Task to carry out = After locating the line that contains "X127762000Y-102056000D03*" in the records below, write out exactly that line and each line after it through the one that contains "X138490800Y-88544400D03*", and nothing else.
========================================================================
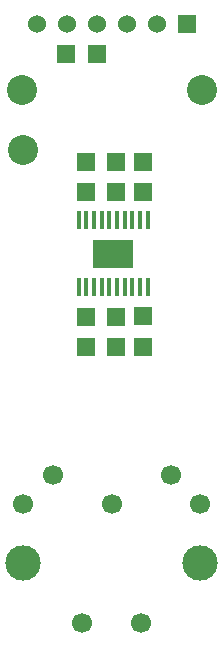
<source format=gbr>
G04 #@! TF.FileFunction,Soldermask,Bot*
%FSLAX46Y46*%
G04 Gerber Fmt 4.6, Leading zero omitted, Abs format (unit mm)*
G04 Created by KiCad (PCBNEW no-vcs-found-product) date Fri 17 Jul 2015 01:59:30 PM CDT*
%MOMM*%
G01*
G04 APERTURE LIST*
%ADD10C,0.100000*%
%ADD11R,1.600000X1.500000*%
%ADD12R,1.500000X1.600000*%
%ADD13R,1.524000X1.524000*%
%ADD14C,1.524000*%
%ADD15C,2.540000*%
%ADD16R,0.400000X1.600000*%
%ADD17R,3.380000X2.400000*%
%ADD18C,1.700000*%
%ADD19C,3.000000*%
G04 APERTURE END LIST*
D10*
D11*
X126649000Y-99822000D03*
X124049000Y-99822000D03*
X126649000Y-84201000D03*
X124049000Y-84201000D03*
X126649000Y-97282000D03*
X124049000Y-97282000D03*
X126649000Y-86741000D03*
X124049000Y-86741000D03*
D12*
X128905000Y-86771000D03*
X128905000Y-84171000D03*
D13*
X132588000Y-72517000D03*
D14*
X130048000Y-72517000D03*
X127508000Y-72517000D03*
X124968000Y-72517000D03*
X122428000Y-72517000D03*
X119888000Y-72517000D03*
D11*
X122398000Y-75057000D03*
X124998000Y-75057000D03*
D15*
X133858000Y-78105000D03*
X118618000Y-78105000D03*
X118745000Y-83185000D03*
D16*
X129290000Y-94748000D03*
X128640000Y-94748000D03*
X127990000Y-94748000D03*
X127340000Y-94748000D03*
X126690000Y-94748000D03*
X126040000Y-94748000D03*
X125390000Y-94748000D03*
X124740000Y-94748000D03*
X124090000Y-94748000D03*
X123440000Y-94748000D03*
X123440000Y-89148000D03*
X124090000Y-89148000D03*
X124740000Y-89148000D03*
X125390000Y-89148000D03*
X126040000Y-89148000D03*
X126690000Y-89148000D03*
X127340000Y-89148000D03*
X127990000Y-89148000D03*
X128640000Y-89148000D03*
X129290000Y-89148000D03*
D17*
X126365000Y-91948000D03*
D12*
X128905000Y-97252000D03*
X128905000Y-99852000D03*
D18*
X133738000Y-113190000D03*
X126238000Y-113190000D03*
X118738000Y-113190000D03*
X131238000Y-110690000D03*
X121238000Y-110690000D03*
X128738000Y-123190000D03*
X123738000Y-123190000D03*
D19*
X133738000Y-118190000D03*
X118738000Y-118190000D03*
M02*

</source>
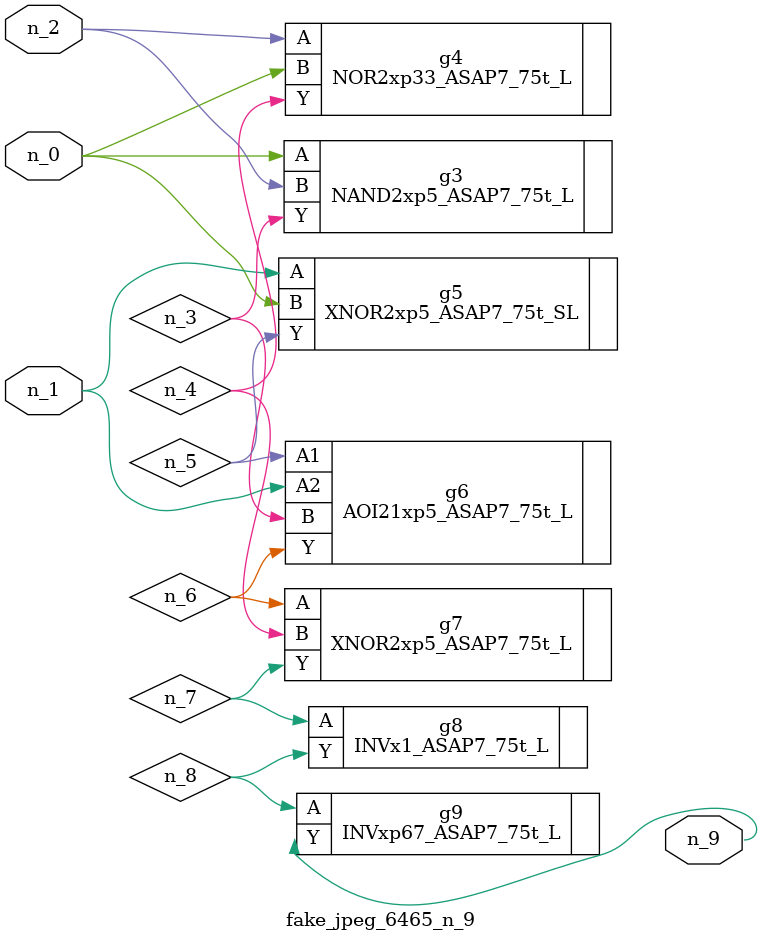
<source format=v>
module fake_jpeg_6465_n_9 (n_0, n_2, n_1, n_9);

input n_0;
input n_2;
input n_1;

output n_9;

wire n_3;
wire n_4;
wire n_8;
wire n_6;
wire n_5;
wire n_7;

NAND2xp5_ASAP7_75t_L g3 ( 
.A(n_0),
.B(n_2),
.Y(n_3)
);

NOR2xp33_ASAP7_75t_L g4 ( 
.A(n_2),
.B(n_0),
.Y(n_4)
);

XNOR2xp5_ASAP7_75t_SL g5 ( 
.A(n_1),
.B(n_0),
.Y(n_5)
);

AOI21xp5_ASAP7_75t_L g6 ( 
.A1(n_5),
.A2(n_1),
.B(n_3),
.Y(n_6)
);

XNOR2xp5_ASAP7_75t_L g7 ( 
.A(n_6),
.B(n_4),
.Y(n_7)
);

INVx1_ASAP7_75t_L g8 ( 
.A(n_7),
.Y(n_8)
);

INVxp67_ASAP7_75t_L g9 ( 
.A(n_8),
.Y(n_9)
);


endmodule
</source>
========================================================================
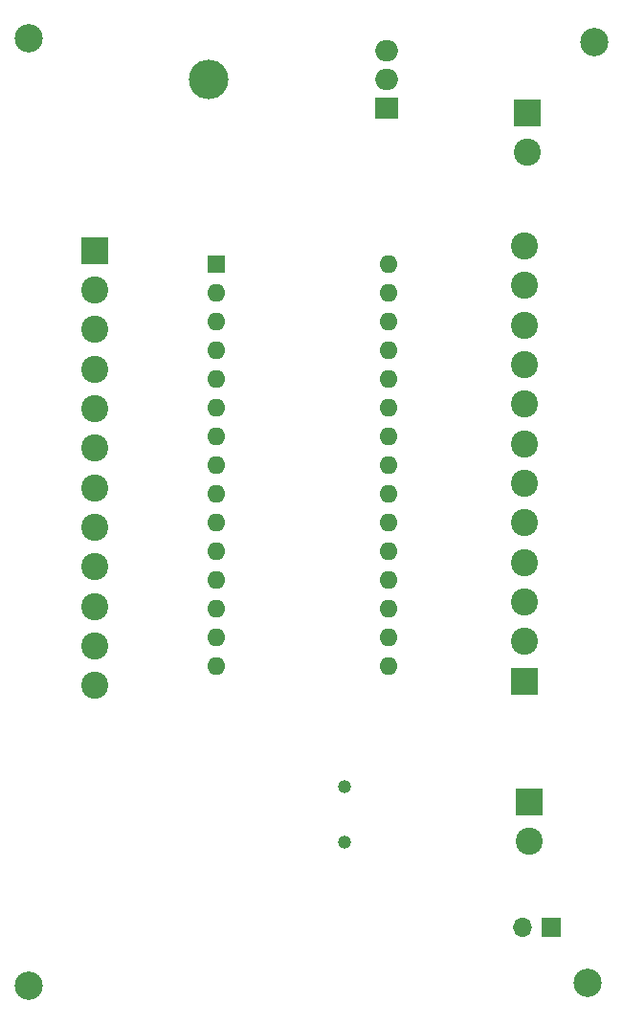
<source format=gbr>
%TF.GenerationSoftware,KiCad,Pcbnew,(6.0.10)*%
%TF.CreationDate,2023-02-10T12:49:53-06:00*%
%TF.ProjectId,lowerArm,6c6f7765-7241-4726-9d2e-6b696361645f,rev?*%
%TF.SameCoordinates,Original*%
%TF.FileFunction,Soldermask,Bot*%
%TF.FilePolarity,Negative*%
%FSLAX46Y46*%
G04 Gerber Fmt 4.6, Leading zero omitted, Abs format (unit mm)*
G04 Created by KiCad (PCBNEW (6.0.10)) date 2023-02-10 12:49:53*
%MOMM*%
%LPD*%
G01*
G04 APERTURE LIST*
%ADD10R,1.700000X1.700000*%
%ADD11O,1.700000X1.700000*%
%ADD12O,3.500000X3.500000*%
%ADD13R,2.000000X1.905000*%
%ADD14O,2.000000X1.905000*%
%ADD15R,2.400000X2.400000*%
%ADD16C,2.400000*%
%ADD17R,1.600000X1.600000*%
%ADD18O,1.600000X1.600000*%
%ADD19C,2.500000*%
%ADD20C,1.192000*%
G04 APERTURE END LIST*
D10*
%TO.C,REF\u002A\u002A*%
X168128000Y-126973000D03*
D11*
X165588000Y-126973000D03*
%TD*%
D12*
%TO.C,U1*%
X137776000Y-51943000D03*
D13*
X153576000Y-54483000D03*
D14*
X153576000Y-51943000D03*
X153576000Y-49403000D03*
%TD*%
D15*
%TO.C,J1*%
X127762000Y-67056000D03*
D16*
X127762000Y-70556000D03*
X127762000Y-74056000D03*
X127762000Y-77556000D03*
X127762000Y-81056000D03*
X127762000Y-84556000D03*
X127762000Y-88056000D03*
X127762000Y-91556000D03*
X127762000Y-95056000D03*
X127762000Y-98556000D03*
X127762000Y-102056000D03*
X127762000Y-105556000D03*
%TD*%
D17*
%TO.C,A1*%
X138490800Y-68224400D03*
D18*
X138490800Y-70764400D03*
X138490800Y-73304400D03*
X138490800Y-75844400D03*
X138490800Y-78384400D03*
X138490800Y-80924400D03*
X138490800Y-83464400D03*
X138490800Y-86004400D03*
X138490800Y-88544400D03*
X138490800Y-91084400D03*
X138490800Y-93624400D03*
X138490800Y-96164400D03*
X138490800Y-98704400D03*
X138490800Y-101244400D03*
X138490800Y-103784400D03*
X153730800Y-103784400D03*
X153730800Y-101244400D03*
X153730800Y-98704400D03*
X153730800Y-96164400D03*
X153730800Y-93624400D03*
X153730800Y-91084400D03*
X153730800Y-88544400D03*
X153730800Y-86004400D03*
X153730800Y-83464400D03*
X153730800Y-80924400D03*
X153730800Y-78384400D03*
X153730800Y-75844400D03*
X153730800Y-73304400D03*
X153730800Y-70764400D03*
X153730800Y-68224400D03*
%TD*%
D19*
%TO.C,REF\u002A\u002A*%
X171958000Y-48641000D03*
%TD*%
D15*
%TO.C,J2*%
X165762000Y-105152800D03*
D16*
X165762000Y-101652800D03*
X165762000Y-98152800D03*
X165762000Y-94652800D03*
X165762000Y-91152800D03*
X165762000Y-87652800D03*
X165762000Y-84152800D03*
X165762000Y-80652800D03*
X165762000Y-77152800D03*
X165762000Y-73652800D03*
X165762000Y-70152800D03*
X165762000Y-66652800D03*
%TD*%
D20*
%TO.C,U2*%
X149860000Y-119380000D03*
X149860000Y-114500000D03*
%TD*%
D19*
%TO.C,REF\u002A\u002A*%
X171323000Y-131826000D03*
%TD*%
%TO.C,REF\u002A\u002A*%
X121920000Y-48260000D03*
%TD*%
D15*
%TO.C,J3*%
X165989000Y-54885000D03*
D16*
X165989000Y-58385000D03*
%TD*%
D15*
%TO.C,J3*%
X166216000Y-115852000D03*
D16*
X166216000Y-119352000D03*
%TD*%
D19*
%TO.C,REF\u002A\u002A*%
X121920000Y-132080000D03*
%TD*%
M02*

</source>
========================================================================
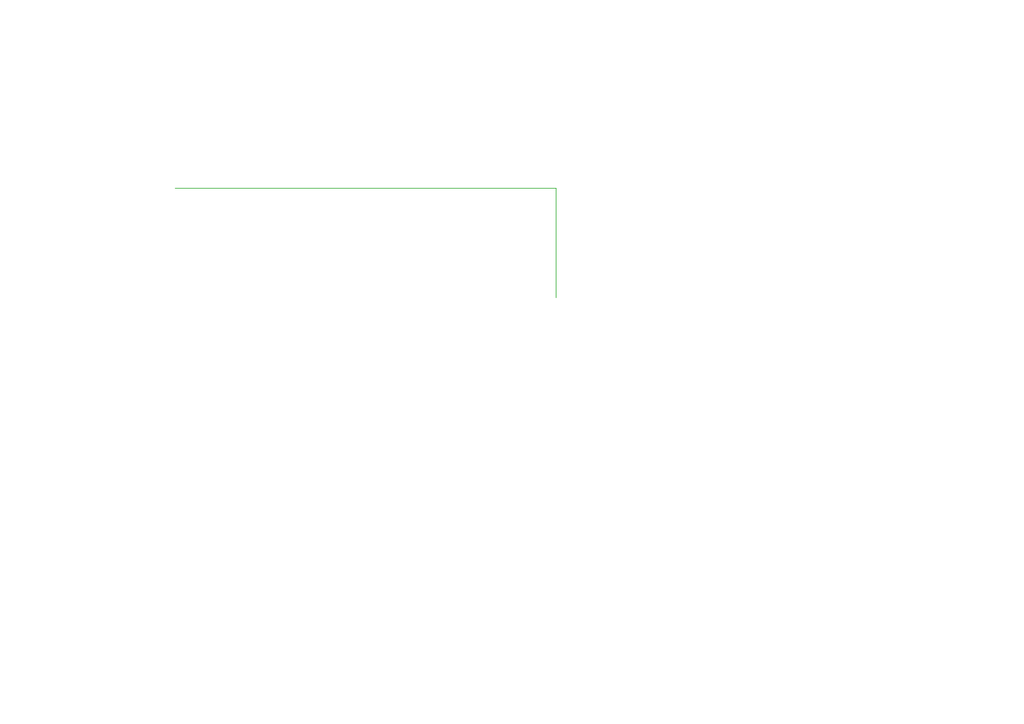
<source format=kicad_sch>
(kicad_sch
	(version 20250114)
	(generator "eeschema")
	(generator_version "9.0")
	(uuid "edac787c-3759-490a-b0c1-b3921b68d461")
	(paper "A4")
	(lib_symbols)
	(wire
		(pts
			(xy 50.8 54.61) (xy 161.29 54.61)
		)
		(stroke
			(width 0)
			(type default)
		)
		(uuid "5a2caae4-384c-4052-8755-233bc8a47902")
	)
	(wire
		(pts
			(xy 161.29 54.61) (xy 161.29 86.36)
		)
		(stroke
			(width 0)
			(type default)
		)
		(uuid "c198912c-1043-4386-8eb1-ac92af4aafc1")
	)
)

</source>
========================================================================
Solution =
X127762000Y-102056000D03*
X127762000Y-105556000D03*
%TD*%
D17*
%TO.C,A1*%
X138490800Y-68224400D03*
D18*
X138490800Y-70764400D03*
X138490800Y-73304400D03*
X138490800Y-75844400D03*
X138490800Y-78384400D03*
X138490800Y-80924400D03*
X138490800Y-83464400D03*
X138490800Y-86004400D03*
X138490800Y-88544400D03*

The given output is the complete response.